Temos quase 200 mil sacas pendentes de classificação, o que na minha opinião, muito provavelmente é uma reclassificação (possivelmente por falta de demanda específica para estes cafés no momento, ou por necessidade de financiamento). Pessoal, o mercado continua invertido (forte no Dezembro – Março), e isto sempre foi um suporte muito grande… na verdade em qualquer mercado de commodities.
Vejo muito remota a possibilidade dos diferenciais caírem o suficiente para os cafés serem destinados a certificação, mesmo com a entrada de safra de Colombianos e Centrais após Novembro. Volume volume mesmo, com preços competitivos o suficiente para que a bolsa seja o melhor comprador, provavelmente só mesmo a próxima safra Brasil em 2023. O que nos leva novamente ao assunto florada Brasil!!! É o mesmo cenário na semana pessoal.
Os fundamentos continuam robustos, sendo que o contrapeso é o macro. Florada Brasil e consequentemente pegamento é do ponto de vista do fundamento o próximo grande evento que vai gerar um grande movimento no mercado de café.
Gostaria de jogar aqui uma sementinha de dúvida… Sempre falamos como café é uma planta resiliente e quando a gente menos espera, ela devolve em produção. Problema é que são anos seguidos de déficit hídrico, intercalados com geadas, podas e custos operacionais altos.

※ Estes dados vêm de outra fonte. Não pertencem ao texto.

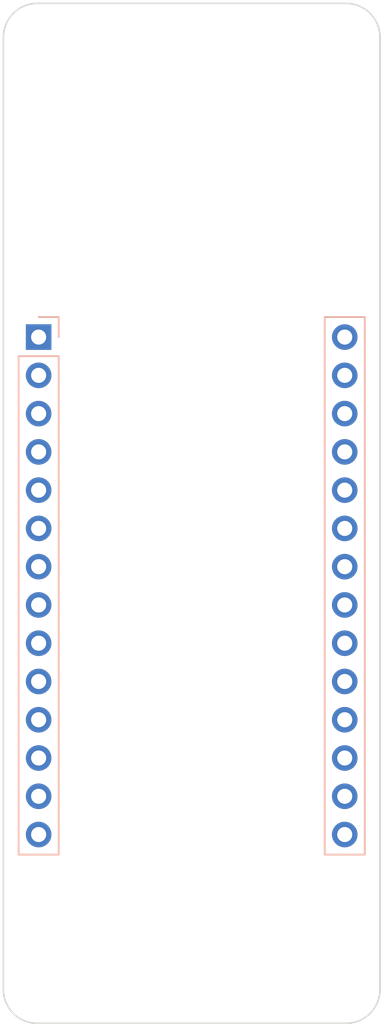
<source format=kicad_pcb>
(kicad_pcb (version 20221018) (generator pcbnew)

  (general
    (thickness 1.6)
  )

  (paper "A4")
  (layers
    (0 "F.Cu" signal)
    (31 "B.Cu" signal)
    (32 "B.Adhes" user "B.Adhesive")
    (33 "F.Adhes" user "F.Adhesive")
    (34 "B.Paste" user)
    (35 "F.Paste" user)
    (36 "B.SilkS" user "B.Silkscreen")
    (37 "F.SilkS" user "F.Silkscreen")
    (38 "B.Mask" user)
    (39 "F.Mask" user)
    (40 "Dwgs.User" user "User.Drawings")
    (41 "Cmts.User" user "User.Comments")
    (42 "Eco1.User" user "User.Eco1")
    (43 "Eco2.User" user "User.Eco2")
    (44 "Edge.Cuts" user)
    (45 "Margin" user)
    (46 "B.CrtYd" user "B.Courtyard")
    (47 "F.CrtYd" user "F.Courtyard")
    (48 "B.Fab" user)
    (49 "F.Fab" user)
    (50 "User.1" user)
    (51 "User.2" user)
    (52 "User.3" user)
    (53 "User.4" user)
    (54 "User.5" user)
    (55 "User.6" user)
    (56 "User.7" user)
    (57 "User.8" user)
    (58 "User.9" user)
  )

  (setup
    (pad_to_mask_clearance 0)
    (pcbplotparams
      (layerselection 0x00010fc_ffffffff)
      (plot_on_all_layers_selection 0x0000000_00000000)
      (disableapertmacros false)
      (usegerberextensions false)
      (usegerberattributes true)
      (usegerberadvancedattributes true)
      (creategerberjobfile true)
      (dashed_line_dash_ratio 12.000000)
      (dashed_line_gap_ratio 3.000000)
      (svgprecision 4)
      (plotframeref false)
      (viasonmask false)
      (mode 1)
      (useauxorigin false)
      (hpglpennumber 1)
      (hpglpenspeed 20)
      (hpglpendiameter 15.000000)
      (dxfpolygonmode true)
      (dxfimperialunits true)
      (dxfusepcbnewfont true)
      (psnegative false)
      (psa4output false)
      (plotreference true)
      (plotvalue true)
      (plotinvisibletext false)
      (sketchpadsonfab false)
      (subtractmaskfromsilk false)
      (outputformat 1)
      (mirror false)
      (drillshape 1)
      (scaleselection 1)
      (outputdirectory "")
    )
  )

  (net 0 "")

  (footprint "MountingHole:MountingHole_2.2mm_M2" (layer "F.Cu") (at 22.75 2.25))

  (footprint "MountingHole:MountingHole_2.2mm_M2" (layer "F.Cu") (at 2.25 59.25))

  (footprint "MountingHole:MountingHole_2.2mm_M2" (layer "F.Cu") (at 22.75 59.25))

  (footprint "MountingHole:MountingHole_2.2mm_M2" (layer "F.Cu") (at 2.25 2.25))

  (footprint "Connector_PinHeader_2.54mm:PinHeader_1x14_P2.54mm_Vertical" (layer "B.Cu") (at 22.66 22.15 180))

  (footprint "Connector_PinHeader_2.54mm:PinHeader_1x14_P2.54mm_Vertical" (layer "B.Cu") (at 2.34 22.15 180))

  (gr_line (start 0 65.45) (end 0 2.25)
    (stroke (width 0.1) (type default)) (layer "Edge.Cuts") (tstamp 77a219ff-f93e-44c3-816b-0ff03650d90f))
  (gr_arc (start 0 2.25) (mid 0.65901 0.65901) (end 2.25 0)
    (stroke (width 0.1) (type default)) (layer "Edge.Cuts") (tstamp 94ea5a33-e7b6-48d7-8c80-96fafdc42fc6))
  (gr_line (start 25 2.25) (end 25 65.45)
    (stroke (width 0.1) (type default)) (layer "Edge.Cuts") (tstamp d3d9a5d4-b538-4d3d-9a81-e0f4581fc1e7))
  (gr_line (start 22.75 67.7) (end 2.25 67.7)
    (stroke (width 0.1) (type default)) (layer "Edge.Cuts") (tstamp d46d8e82-2550-41d6-a14b-d56dc231f2be))
  (gr_arc (start 2.25 67.7) (mid 0.65901 67.04099) (end 0 65.45)
    (stroke (width 0.1) (type default)) (layer "Edge.Cuts") (tstamp df82415a-19fd-46fc-9224-abb48cba7c7e))
  (gr_arc (start 25 65.45) (mid 24.34099 67.04099) (end 22.75 67.7)
    (stroke (width 0.1) (type default)) (layer "Edge.Cuts") (tstamp e0709485-ada8-40f4-8a6e-7493a00ec23b))
  (gr_line (start 2.25 0) (end 22.75 0)
    (stroke (width 0.1) (type default)) (layer "Edge.Cuts") (tstamp f6546397-47de-45e6-beae-598f72882f83))
  (gr_arc (start 22.75 0) (mid 24.34099 0.65901) (end 25 2.25)
    (stroke (width 0.1) (type default)) (layer "Edge.Cuts") (tstamp fbc78e06-f386-4c29-82ee-c29fc316211a))

)

</source>
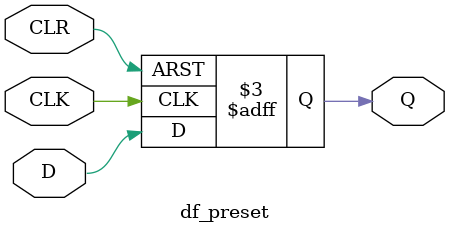
<source format=v>
module df_preset(Q, D, CLR, CLK);
input D, CLR, CLK ;
output reg Q ;

always @(posedge CLK or negedge CLR )
begin 
    if (~CLR)
    begin 
        Q <= 1 ;
    end
    else 
    begin 
        Q <= D ;
    end
end
endmodule 
</source>
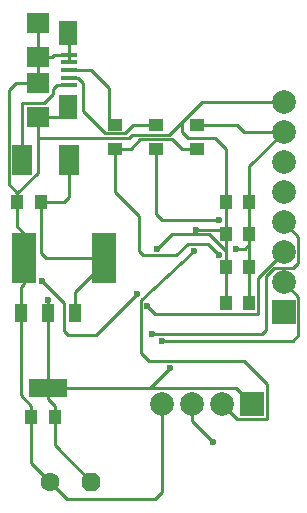
<source format=gbl>
G04*
G04 #@! TF.GenerationSoftware,Altium Limited,Altium Designer,20.0.14 (345)*
G04*
G04 Layer_Physical_Order=2*
G04 Layer_Color=16711680*
%FSAX44Y44*%
%MOMM*%
G71*
G01*
G75*
%ADD11C,0.2500*%
%ADD13R,1.2500X1.0000*%
%ADD14R,1.0000X1.2500*%
%ADD34P,1.7318X8X202.5*%
%ADD35C,1.6000*%
%ADD36C,2.0000*%
%ADD37R,2.0000X2.0000*%
%ADD38R,2.0000X2.0000*%
%ADD39C,0.6000*%
%ADD40R,1.4000X0.4000*%
%ADD41R,1.6000X2.1000*%
%ADD42R,1.9000X1.8000*%
%ADD43R,1.9000X1.7500*%
%ADD44R,3.3000X1.5000*%
%ADD45R,1.0000X1.5000*%
%ADD46R,2.0000X4.3000*%
%ADD47R,1.7000X2.5000*%
D11*
X00487000Y00746507D02*
Y00752475D01*
X00402590Y00630588D02*
X00475812D01*
X00316275D02*
X00402590D01*
X00364024Y00740664D02*
Y00740907D01*
Y00736457D02*
Y00740664D01*
X00310525Y00787908D02*
X00330200D01*
X00314325Y00740664D02*
X00364024D01*
X00310525Y00787908D02*
Y00788000D01*
Y00744464D02*
Y00787908D01*
X00441706Y00764032D02*
X00467000D01*
X00429768Y00855726D02*
X00446442Y00872400D01*
X00419100Y00845058D02*
X00429768Y00855726D01*
X00421133Y00760725D02*
X00452781D01*
X00307793Y00859589D02*
X00333293D01*
X00307793Y00842442D02*
Y00859589D01*
X00407924Y00777494D02*
Y00833192D01*
X00373126Y00796544D02*
Y00833192D01*
X00367928Y00853192D02*
Y00884292D01*
X00487000Y00732689D02*
X00487000Y00746507D01*
X00413200Y00542486D02*
Y00617000D01*
X00406908Y00536194D02*
X00413200Y00542486D01*
X00332806Y00536194D02*
X00406908D01*
X00318000Y00551000D02*
X00332806Y00536194D01*
X00283210Y00802894D02*
X00290525Y00795532D01*
X00283210Y00802894D02*
Y00882650D01*
X00288899Y00888339D01*
X00307793D01*
X00293275Y00624167D02*
Y00693588D01*
Y00624167D02*
X00302000Y00615442D01*
Y00606000D02*
Y00615442D01*
Y00567000D02*
Y00606000D01*
Y00567000D02*
X00318000Y00551000D01*
X00467000Y00788000D02*
Y00832866D01*
X00458110Y00841756D02*
X00467000Y00832866D01*
X00434975Y00841756D02*
X00458110D01*
X00429768Y00846963D02*
X00434975Y00841756D01*
X00429768Y00846963D02*
Y00855726D01*
X00446442Y00872400D02*
X00516000D01*
X00387856Y00845058D02*
X00419100D01*
X00385240Y00842442D02*
X00387856Y00845058D01*
X00307793Y00842442D02*
X00385240D01*
X00307793Y00812800D02*
Y00842442D01*
X00290525Y00795532D02*
X00307793Y00812800D01*
X00290525Y00788000D02*
Y00795532D01*
X00404114Y00676148D02*
X00497586D01*
X00500888Y00679450D01*
Y00725170D01*
X00508000Y00732282D01*
X00524002D01*
X00528320Y00736600D01*
Y00758480D01*
X00516000Y00770800D02*
X00528320Y00758480D01*
X00311404Y00720852D02*
X00330200Y00702056D01*
Y00678815D02*
Y00702056D01*
Y00678815D02*
X00333375Y00675640D01*
X00356870D01*
X00391668Y00710438D01*
X00412750Y00772668D02*
X00461518D01*
X00407924Y00777494D02*
X00412750Y00772668D01*
X00407924Y00833192D02*
X00408027D01*
X00373126D02*
X00373239D01*
X00373126Y00796544D02*
X00393700Y00775970D01*
Y00746125D02*
Y00775970D01*
Y00746125D02*
X00396875Y00742950D01*
X00425165D01*
X00434678Y00752462D01*
X00452006D01*
X00461518Y00742950D01*
X00464000Y00617000D02*
X00476480Y00604520D01*
X00501650D01*
X00501904Y00634238D01*
X00482600Y00653542D02*
X00501904Y00634238D01*
X00401955Y00653542D02*
X00482600D01*
X00395181Y00660316D02*
X00401955Y00653542D01*
X00395181Y00660316D02*
Y00704596D01*
X00439928Y00746712D01*
X00294025Y00823775D02*
Y00871260D01*
X00294386Y00871621D01*
X00313075D01*
X00320927Y00879473D01*
Y00883666D01*
X00323850Y00886589D01*
X00334293D01*
X00333293Y00859589D02*
Y00868589D01*
X00367928Y00853192D02*
X00373239D01*
X00352631Y00899589D02*
X00367928Y00884292D01*
X00334293Y00899589D02*
X00352631D01*
X00388759Y00853193D02*
X00408027D01*
X00381508Y00845942D02*
X00388759Y00853193D01*
X00364998Y00845942D02*
X00381508D01*
X00345694Y00865246D02*
X00364998Y00845942D01*
X00345694Y00865246D02*
Y00889000D01*
X00341605Y00893089D02*
X00345694Y00889000D01*
X00334293Y00893089D02*
X00341605D01*
X00316275Y00693588D02*
Y00704910D01*
X00408946Y00748538D02*
X00421133Y00760725D01*
X00452781D02*
X00467000Y00746506D01*
X00438600Y00602292D02*
Y00617000D01*
Y00602292D02*
X00456184Y00584708D01*
X00494284Y00723684D02*
X00516000Y00745400D01*
X00494284Y00693674D02*
Y00723684D01*
X00494030Y00693420D02*
X00494284Y00693674D01*
X00407035Y00693420D02*
X00494030D01*
X00400431Y00700024D02*
X00407035Y00693420D01*
X00412750Y00670560D02*
X00523875D01*
X00528320Y00675005D01*
Y00707680D01*
X00516000Y00720000D02*
X00528320Y00707680D01*
X00467000Y00746507D02*
Y00760718D01*
X00467000Y00746506D02*
X00467000Y00746507D01*
X00467000Y00732689D02*
Y00746506D01*
X00467000Y00760718D02*
Y00764032D01*
X00487000Y00752475D02*
Y00760718D01*
X00483063Y00748538D02*
X00487000Y00752475D01*
X00475788Y00748538D02*
X00483063D01*
X00402590Y00630588D02*
X00419354Y00647352D01*
X00475812Y00630588D02*
X00489400Y00617000D01*
X00339275Y00711708D02*
X00364024Y00736457D01*
X00339275Y00693588D02*
Y00711708D01*
X00310525Y00744464D02*
X00314325Y00740664D01*
X00334025Y00791733D02*
Y00823775D01*
X00330200Y00787908D02*
X00334025Y00791733D01*
X00322000Y00582000D02*
Y00606000D01*
Y00582000D02*
X00353000Y00551000D01*
X00487000Y00818000D02*
X00516000Y00847000D01*
X00487000Y00788000D02*
Y00818000D01*
X00482441Y00847000D02*
X00516000D01*
X00476250Y00853192D02*
X00482441Y00847000D01*
X00442696Y00853192D02*
X00476250D01*
X00487000Y00702012D02*
Y00732689D01*
X00487000Y00760718D02*
Y00788000D01*
X00316275Y00630588D02*
Y00693588D01*
Y00620913D02*
Y00630588D01*
Y00620913D02*
X00322000Y00615188D01*
Y00606000D02*
Y00615188D01*
X00467000Y00702012D02*
Y00732689D01*
X00467000Y00764032D02*
Y00788000D01*
X00307793Y00910839D02*
Y00939589D01*
Y00888339D02*
Y00910839D01*
X00321790Y00912589D02*
X00334293D01*
X00320040Y00910839D02*
X00321790Y00912589D01*
X00307793Y00910839D02*
X00320040D01*
X00333293Y00922004D02*
Y00930589D01*
Y00922004D02*
X00334293Y00921004D01*
Y00912589D02*
Y00921004D01*
Y00906089D02*
Y00912589D01*
X00290525Y00766992D02*
Y00788000D01*
Y00766992D02*
X00296024Y00761492D01*
Y00740907D02*
Y00761492D01*
Y00718521D02*
Y00740907D01*
X00293275Y00715772D02*
X00296024Y00718521D01*
X00293275Y00693588D02*
Y00715772D01*
X00429442Y00833192D02*
X00442696D01*
X00421132Y00841502D02*
X00429442Y00833192D01*
X00394644Y00841502D02*
X00421132D01*
X00386334Y00833192D02*
X00394644Y00841502D01*
X00373239Y00833192D02*
X00386334D01*
D13*
X00442696Y00853192D02*
D03*
Y00833192D02*
D03*
X00408027Y00833192D02*
D03*
Y00853193D02*
D03*
X00373239Y00833192D02*
D03*
Y00853192D02*
D03*
D14*
X00322000Y00606000D02*
D03*
X00302000D02*
D03*
X00487000Y00788000D02*
D03*
X00467000D02*
D03*
X00487000Y00702012D02*
D03*
X00467000D02*
D03*
X00487000Y00760718D02*
D03*
X00467000D02*
D03*
X00487000Y00732689D02*
D03*
X00467000D02*
D03*
X00290525Y00788000D02*
D03*
X00310525D02*
D03*
D34*
X00353000Y00551000D02*
D03*
D35*
X00318000D02*
D03*
D36*
X00413200Y00617000D02*
D03*
X00464000D02*
D03*
X00438600D02*
D03*
X00516000Y00872400D02*
D03*
Y00821600D02*
D03*
Y00745400D02*
D03*
Y00720000D02*
D03*
Y00770800D02*
D03*
Y00796200D02*
D03*
Y00847000D02*
D03*
D37*
X00489400Y00617000D02*
D03*
D38*
X00516000Y00694600D02*
D03*
D39*
X00404114Y00676148D02*
D03*
X00311404Y00720852D02*
D03*
X00391668Y00710438D02*
D03*
X00461518Y00772668D02*
D03*
Y00742950D02*
D03*
X00439928Y00746712D02*
D03*
X00316275Y00704910D02*
D03*
X00408946Y00748538D02*
D03*
X00456184Y00584708D02*
D03*
X00400431Y00700024D02*
D03*
X00412750Y00670560D02*
D03*
X00441706Y00764032D02*
D03*
X00475788Y00748538D02*
D03*
X00419354Y00647352D02*
D03*
D40*
X00334293Y00886589D02*
D03*
Y00893089D02*
D03*
Y00899589D02*
D03*
Y00906089D02*
D03*
Y00912589D02*
D03*
D41*
X00333293Y00868589D02*
D03*
Y00930589D02*
D03*
D42*
X00307793Y00859589D02*
D03*
Y00939589D02*
D03*
D43*
Y00888339D02*
D03*
Y00910839D02*
D03*
D44*
X00316275Y00630588D02*
D03*
D45*
X00339275Y00693588D02*
D03*
X00293275D02*
D03*
X00316275D02*
D03*
D46*
X00364024Y00740907D02*
D03*
X00296024D02*
D03*
D47*
X00294025Y00823775D02*
D03*
X00334025D02*
D03*
M02*

</source>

Segundo Alysson Fagundes, pesquisador da Fundação Procafé, “boa parte das lavouras sentiu drasticamente as geadas. “Diminuímos a área porque algumas lavouras atingidas eram mais velhas e inviáveis para renovação, onde o produtor optou por cereais. Outras tantas sofreram Recepa (intervenção drástica) e, em 2023 não entregam produtividade expressiva”, afirma Fagundes.
Mesmo climaticamente tudo correndo dentro do script, uma possível super safra, pode não ser tão super assim. Pura especulação aqui viu pessoal… porém, podemos bem ver esse mercado em $900 reais antes de vermos ele batendo $2.000 reais a saca. Possivel??
Segundo relatório do CECAFÉ, a exportação de café verde do Brasil em Julho, somou 2,168 milhões de sacas de 60 kg, queda de 15,8% ante o mesmo mês de 2021, marcando o menor volume para o mês desde 2018.
Variedade Arábica atingiu 2,02 milhões de sacas em Julho, queda de 6,5% ante o mesmo mês de 2021, enquanto os embarques de Robusta/Conilon somaram 144,6 mil sacas, recuo de 64,8% na mesma comparação.
Incluindo o produto industrializado, os embarques totais de café somaram 2,476 milhões de sacas em julho, primeiro mês da safra 2022/23, volume que indica recuo de 14,9% no comparativo anual.
O dólar chegou bem perto do $5 reais, o que para muitos no curto prazo continua sendo um ponto de compra pelo cenário pré eleição e ainda uma possível subida de 75 pontos na taxa básica de juros Americana. Os últimos dados indicam um freio na curva inflacionária norte-americana, voltando para ao redor de 8,5%, mas ainda uma taxa que muito provável vai manter o FED na ofensiva de juros.
Uma notícia positiva vendo do relatório trimestral da empresa Starbucks. A empresa registrou receitas recordes de $8,2 bilhões de dólares, e muito atribuído a bebidas geladas. 75% das vendas no 3º trimestre (obviamente verão no hemisfério norte) foram de bebidas geladas, com a plataforma dos “iced shake expressos“ (café expresso em forma de shake gelado) crescendo 50% em 1 ano!. Grande parte deste consumo, indica o relatório, vem da “geração Z” (nascidos entre 1997 a 2012). Consumidores a longo prazo!
Boa semana a todos!!
*Joseph Reiner tem 36 anos de mercado em exportação e empresas de varejo. Atuou também no gabinete do Ministro Blairo Maggi e hoje atua em Conselhos, além de ser produtor de café no Sul de Minas.